DOCUMENT TEXT:
+ + + + + + +

And nothing hurts more than broken trust and a shattered confidence; when the walls around you crumble, because you realize that someone has slowly, patienty and eventually worked to get inside, and has pulled them down.
I don't feel wary. I don't feel confident. I don't feel self-sufficient or complete. I feel emotionally vacant and laid bare. In an hour from now, I will probably be angry, and an hour after that, very sad. And then let it all complete its vicious cycle over and over again.
I appreciate those of you who've prayed.
Does anyone else long for those days when things were simple? I sure do.
Comments (11)
this makes me sad and angry, too. i am still praying for you.
your wry and witty comments always make ME smile.
and i am glad that my people watching post made you smile. there are few people i like to people watch with more than you.
yes, but when were those days? did anything ever really seem simple? looking back on my life, even at five, my issues with reaching the cookies on the top shelf seemed insurmountable and like the end of the world. don't wish for the past. just struggle through the present and hope for the future. i'm praying for you.
Count me in, Drew.
I long for those days. Although, PotatoeChild makes a good point.

+ + + + + + +

YOUR OBJECTIVE: Continue the blog post on broken trust and its reader comments, starting after its last line. The data after this sentence is separate from the blog post.

(Items from a data source)
+ + + + + + +

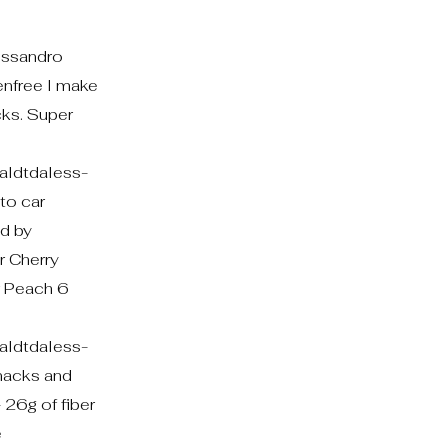
essandro
enfree I make
ks. Super
ldtdaless-
to car
nd by
r Cherry
r Peach 6
ldtdaless-
acks and
 26g of fiber
e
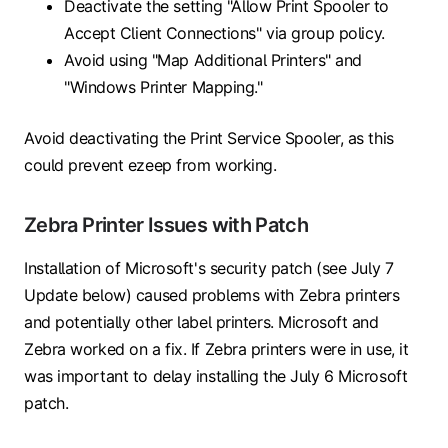
Deactivate the setting "Allow Print Spooler to
Accept Client Connections" via group policy.
Avoid using "Map Additional Printers" and
"Windows Printer Mapping."
Avoid deactivating the Print Service Spooler, as this
could prevent ezeep from working.
Zebra Printer Issues with Patch
Installation of Microsoft's security patch (see July 7
Update below) caused problems with Zebra printers
and potentially other label printers. Microsoft and
Zebra worked on a fix. If Zebra printers were in use, it
was important to delay installing the July 6 Microsoft
patch.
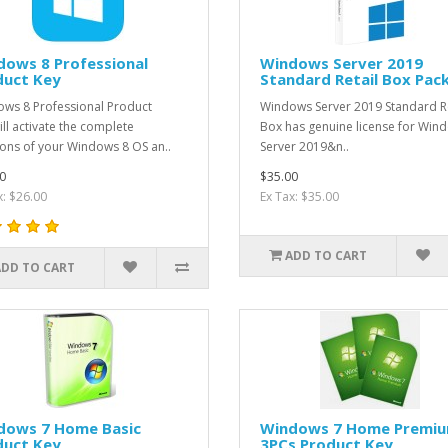
dows 8 Professional
Windows Server 2019
duct Key
Standard Retail Box Pac
ws 8 Professional Product
Windows Server 2019 Standard Re
ill activate the complete
Box has genuine license for Win
ions of your Windows 8 OS an..
Server 2019&n..
0
$35.00
x: $26.00
Ex Tax: $35.00
ADD TO CART
ADD TO CART
dows 7 Home Basic
Windows 7 Home Premi
duct Key
3PCs Product Key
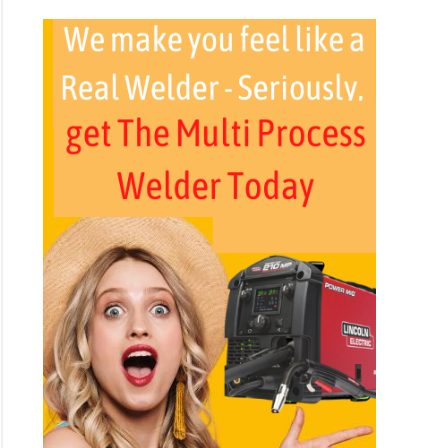
ers
e
y?
est
ng
ing
ing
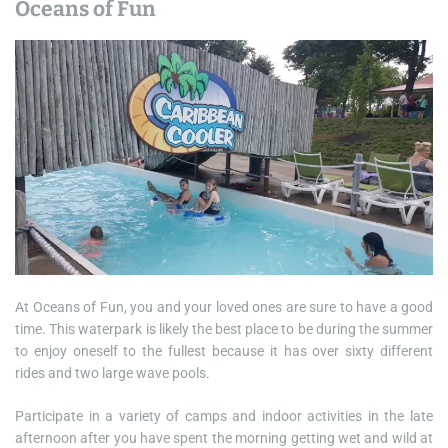
Oceans of Fun
At Oceans of Fun, you and your loved ones are sure to have a good
time. This waterpark is likely the best place to be during the summer
to enjoy oneself to the fullest because it has over sixty different
rides and two large wave pools.
Participate in a variety of camps and indoor activities in the late
afternoon after you have spent the morning getting wet and wild at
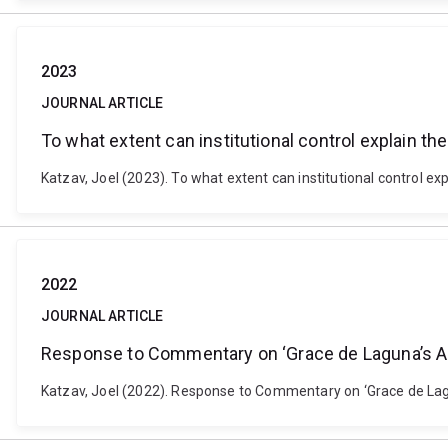
2023
JOURNAL ARTICLE
To what extent can institutional control explain t
Katzav, Joel (2023). To what extent can institutional control e
2022
JOURNAL ARTICLE
Response to Commentary on ‘Grace de Laguna’s An
Katzav, Joel (2022). Response to Commentary on ‘Grace de Lagu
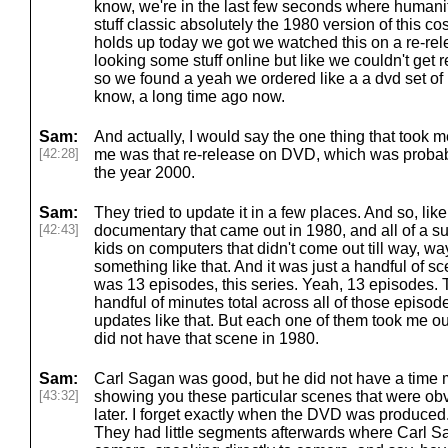
know, we're in the last few seconds where humanity 
stuff classic absolutely the 1980 version of this co
holds up today we got we watched this on a re-rel
looking some stuff online but like we couldn't get re
so we found a yeah we ordered like a a dvd set of 
know, a long time ago now.
Sam:
And actually, I would say the one thing that took me
[42:28]
me was that re-release on DVD, which was probabl
the year 2000.
Sam:
They tried to update it in a few places. And so, lik
[42:43]
documentary that came out in 1980, and all of a s
kids on computers that didn't come out till way, wa
something like that. And it was just a handful of sce
was 13 episodes, this series. Yeah, 13 episodes.
handful of minutes total across all of those episo
updates like that. But each one of them took me out
did not have that scene in 1980.
Sam:
Carl Sagan was good, but he did not have a time
[43:32]
showing you these particular scenes that were obv
later. I forget exactly when the DVD was produced. 
They had little segments afterwards where Carl 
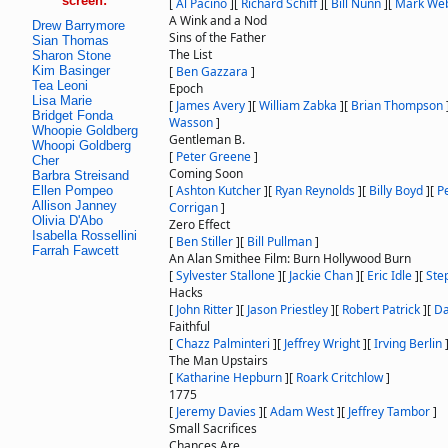
screen:
[
Al Pacino
]
[
Richard Schiff
]
[
Bill Nunn
]
[
Mark We
A Wink and a Nod
Drew Barrymore
Sins of the Father
Sian Thomas
The List
Sharon Stone
Kim Basinger
[
Ben Gazzara
]
Tea Leoni
Epoch
Lisa Marie
[
James Avery
]
[
William Zabka
]
[
Brian Thompson
Bridget Fonda
Wasson
]
Whoopie Goldberg
Gentleman B.
Whoopi Goldberg
[
Peter Greene
]
Cher
Coming Soon
Barbra Streisand
[
Ashton Kutcher
]
[
Ryan Reynolds
]
[
Billy Boyd
]
[
P
Ellen Pompeo
Allison Janney
Corrigan
]
Olivia D'Abo
Zero Effect
Isabella Rossellini
[
Ben Stiller
]
[
Bill Pullman
]
Farrah Fawcett
An Alan Smithee Film: Burn Hollywood Burn
[
Sylvester Stallone
]
[
Jackie Chan
]
[
Eric Idle
]
[
Ste
Hacks
[
John Ritter
]
[
Jason Priestley
]
[
Robert Patrick
]
[
Da
Faithful
[
Chazz Palminteri
]
[
Jeffrey Wright
]
[
Irving Berlin
The Man Upstairs
[
Katharine Hepburn
]
[
Roark Critchlow
]
1775
[
Jeremy Davies
]
[
Adam West
]
[
Jeffrey Tambor
]
Small Sacrifices
Chances Are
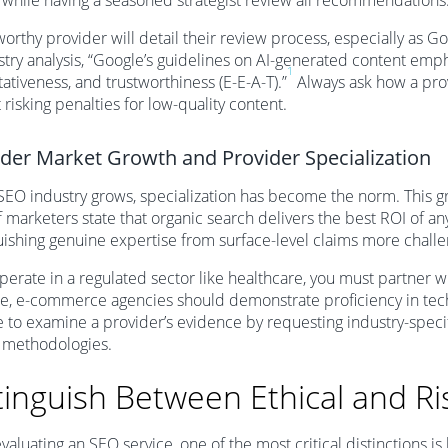
 while having a seasoned strategist review all recommendations
worthy provider will detail their review process, especially as 
stry analysis, “Google’s guidelines on AI-generated content emp
1
tativeness, and trustworthiness (E-E-A-T).”
Always ask how a prov
 risking penalties for low-quality content.
der Market Growth and Provider Specialization
SEO industry grows, specialization has become the norm. This gr
 marketers state that organic search delivers the best ROI of a
uishing genuine expertise from surface-level claims more challe
operate in a regulated sector like healthcare, you must partner 
e, e-commerce agencies should demonstrate proficiency in tec
e to examine a provider’s evidence by requesting industry-specif
 methodologies.
tinguish Between Ethical and Ri
aluating an SEO service, one of the most critical distinctions is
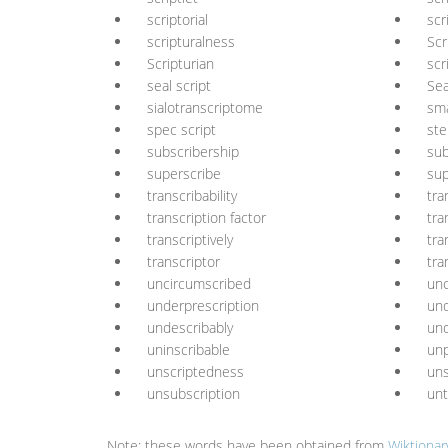
scriptorial
scr
scripturalness
Scr
Scripturian
scr
seal script
Sea
sialotranscriptome
sma
spec script
ste
subscribership
sub
superscribe
sup
transcribability
tra
transcription factor
tra
transcriptively
tra
transcriptor
tra
uncircumscribed
unc
underprescription
und
undescribably
und
uninscribable
unp
unscriptedness
uns
unsubscription
unt
Note: these words have been obtained from
Wiktionar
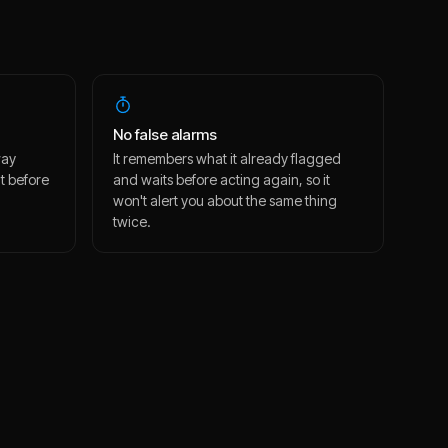
No false alarms
way
It remembers what it already flagged
t before
and waits before acting again, so it
won't alert you about the same thing
twice.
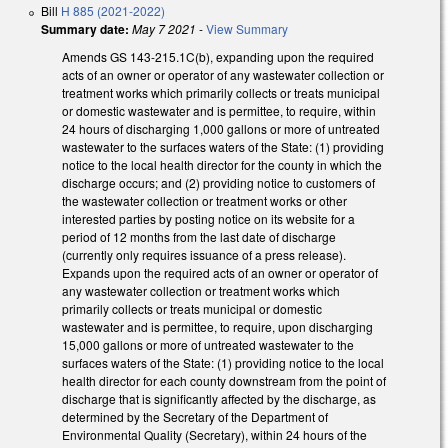
Bill
H 885 (2021-2022)
Summary date:
May 7 2021
-
View Summary
Amends GS 143-215.1C(b), expanding upon the required
acts of an owner or operator of any wastewater collection or
treatment works which primarily collects or treats municipal
or domestic wastewater and is permittee, to require, within
24 hours of discharging 1,000 gallons or more of untreated
wastewater to the surfaces waters of the State: (1) providing
notice to the local health director for the county in which the
discharge occurs; and (2) providing notice to customers of
the wastewater collection or treatment works or other
interested parties by posting notice on its website for a
period of 12 months from the last date of discharge
(currently only requires issuance of a press release).
Expands upon the required acts of an owner or operator of
any wastewater collection or treatment works which
primarily collects or treats municipal or domestic
wastewater and is permittee, to require, upon discharging
15,000 gallons or more of untreated wastewater to the
surfaces waters of the State: (1) providing notice to the local
health director for each county downstream from the point of
discharge that is significantly affected by the discharge, as
determined by the Secretary of the Department of
Environmental Quality (Secretary), within 24 hours of the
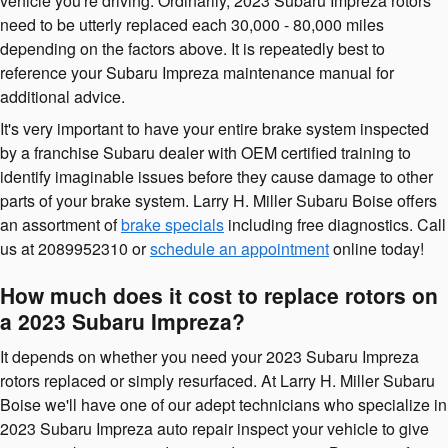
vehicle you're driving. Ordinarily, 2023 Subaru Impreza rotors
need to be utterly replaced each 30,000 - 80,000 miles
depending on the factors above. It is repeatedly best to
reference your Subaru Impreza maintenance manual for
additional advice.
It's very important to have your entire brake system inspected
by a franchise Subaru dealer with OEM certified training to
identify imaginable issues before they cause damage to other
parts of your brake system. Larry H. Miller Subaru Boise offers
an assortment of
brake specials
including free diagnostics. Call
us at 2089952310 or
schedule an appointment
online today!
How much does it cost to replace rotors on
a 2023 Subaru Impreza?
It depends on whether you need your 2023 Subaru Impreza
rotors replaced or simply resurfaced. At Larry H. Miller Subaru
Boise we'll have one of our adept technicians who specialize in
2023 Subaru Impreza auto repair inspect your vehicle to give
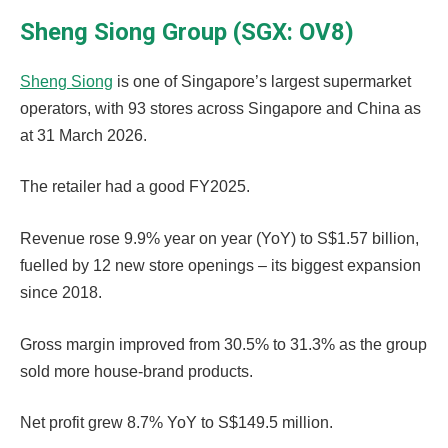
Sheng Siong Group (SGX: OV8)
Sheng Siong
is one of Singapore’s largest supermarket
operators, with 93 stores across Singapore and China as
at 31 March 2026.
The retailer had a good FY2025.
Revenue rose 9.9% year on year (YoY) to S$1.57 billion,
fuelled by 12 new store openings – its biggest expansion
since 2018.
Gross margin improved from 30.5% to 31.3% as the group
sold more house-brand products.
Net profit grew 8.7% YoY to S$149.5 million.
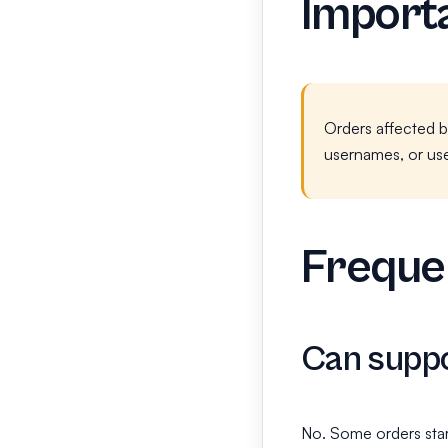
Importa
Orders affected b
usernames, or use
Frequen
Can suppo
No. Some orders star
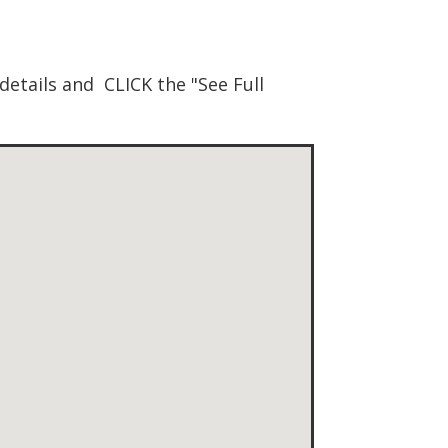
details and CLICK the "See Full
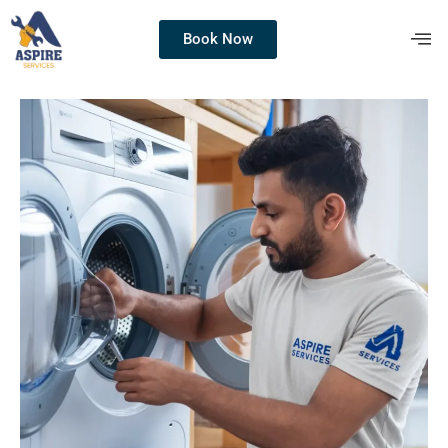
Book Now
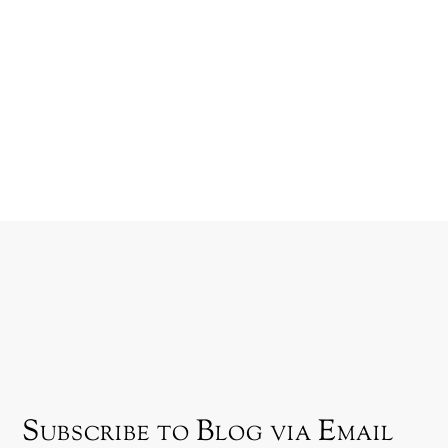
Subscribe to Blog via Email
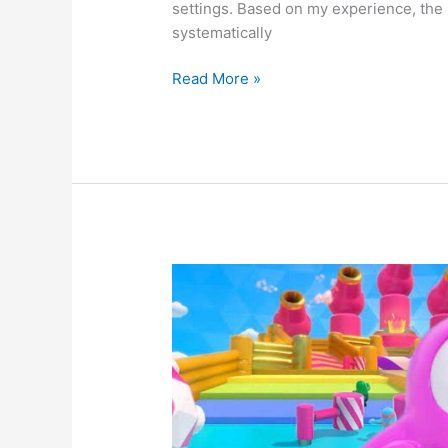
settings. Based on my experience, the 
systematically
How
Read More »
to
Fix
Now.gg
Roblox
Not
Working
Issue?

+ + + + + + +

REPLY:
I know what you're going through and I hope everything works out quickly. I've never really prayed, but I believe in the power of thought, and my thoughts are with you.
Another appropriate clich? you need the bad to appreciate the good. Right? Hang in there, buddy.
Andrew. It's me, B.
hey man. i'm praying for you too.
hey dude we're all thinking of you down here in sunny South Africa. We all know a lot about walls down here but you have to ask yourself do they keep the bad out or the good in ?? or was that the bad in and the good out ?? i don't know man but i hope you feel better soon.
Also, that picture of you is very handsome. Much better than Der Iron Hippie, or whoever's ass that was.
anger and sadness. two feelings that i am feeling today. i know that doesn't help you, but at least you know that you're not the only one. sending love your way.
hi there ... thank you for subscribing!
this entry is so powerful. my heart is with you.